Dataset entries
___

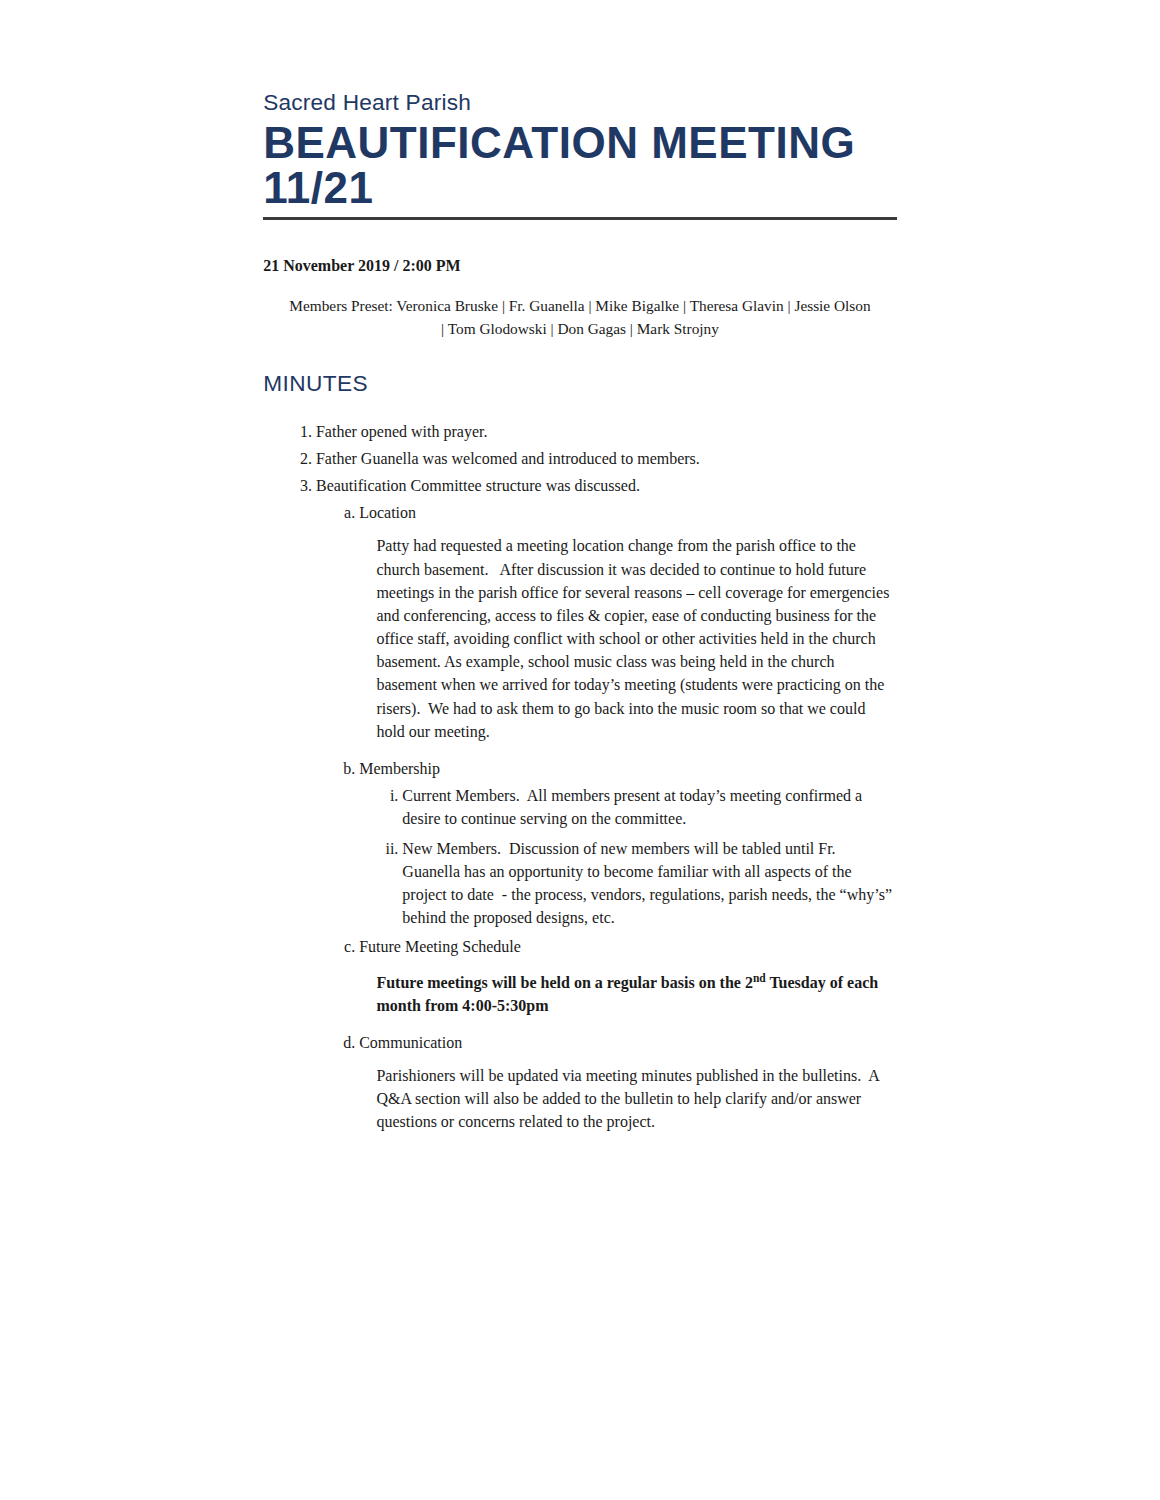Sacred Heart Parish
Beautification Meeting 11/21
21 November 2019 / 2:00 PM
Members Preset: Veronica Bruske | Fr. Guanella | Mike Bigalke | Theresa Glavin | Jessie Olson | Tom Glodowski | Don Gagas | Mark Strojny
Minutes
Father opened with prayer.
Father Guanella was welcomed and introduced to members.
Beautification Committee structure was discussed.
Location
Patty had requested a meeting location change from the parish office to the church basement. After discussion it was decided to continue to hold future meetings in the parish office for several reasons – cell coverage for emergencies and conferencing, access to files & copier, ease of conducting business for the office staff, avoiding conflict with school or other activities held in the church basement. As example, school music class was being held in the church basement when we arrived for today’s meeting (students were practicing on the risers). We had to ask them to go back into the music room so that we could hold our meeting.
Membership
Current Members. All members present at today’s meeting confirmed a desire to continue serving on the committee.
New Members. Discussion of new members will be tabled until Fr. Guanella has an opportunity to become familiar with all aspects of the project to date - the process, vendors, regulations, parish needs, the “why’s” behind the proposed designs, etc.
Future Meeting Schedule
Future meetings will be held on a regular basis on the 2nd Tuesday of each month from 4:00-5:30pm
Communication
Parishioners will be updated via meeting minutes published in the bulletins. A Q&A section will also be added to the bulletin to help clarify and/or answer questions or concerns related to the project.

___

**Your goal:**
Nothing but the exact text of the records should appear in your answer, with no pictures. Please write it out.

**Your solution:**
Sacred Heart Parish
Beautification Meeting 11/21
21 November 2019 / 2:00 PM
Members Preset: Veronica Bruske | Fr. Guanella | Mike Bigalke | Theresa Glavin | Jessie Olson | Tom Glodowski | Don Gagas | Mark Strojny
Minutes
Father opened with prayer.
Father Guanella was welcomed and introduced to members.
Beautification Committee structure was discussed.
Location
Patty had requested a meeting location change from the parish office to the church basement. After discussion it was decided to continue to hold future meetings in the parish office for several reasons – cell coverage for emergencies and conferencing, access to files & copier, ease of conducting business for the office staff, avoiding conflict with school or other activities held in the church basement. As example, school music class was being held in the church basement when we arrived for today’s meeting (students were practicing on the risers). We had to ask them to go back into the music room so that we could hold our meeting.
Membership
Current Members. All members present at today’s meeting confirmed a desire to continue serving on the committee.
New Members. Discussion of new members will be tabled until Fr. Guanella has an opportunity to become familiar with all aspects of the project to date - the process, vendors, regulations, parish needs, the “why’s” behind the proposed designs, etc.
Future Meeting Schedule
Future meetings will be held on a regular basis on the 2nd Tuesday of each month from 4:00-5:30pm
Communication
Parishioners will be updated via meeting minutes published in the bulletins. A Q&A section will also be added to the bulletin to help clarify and/or answer questions or concerns related to the project.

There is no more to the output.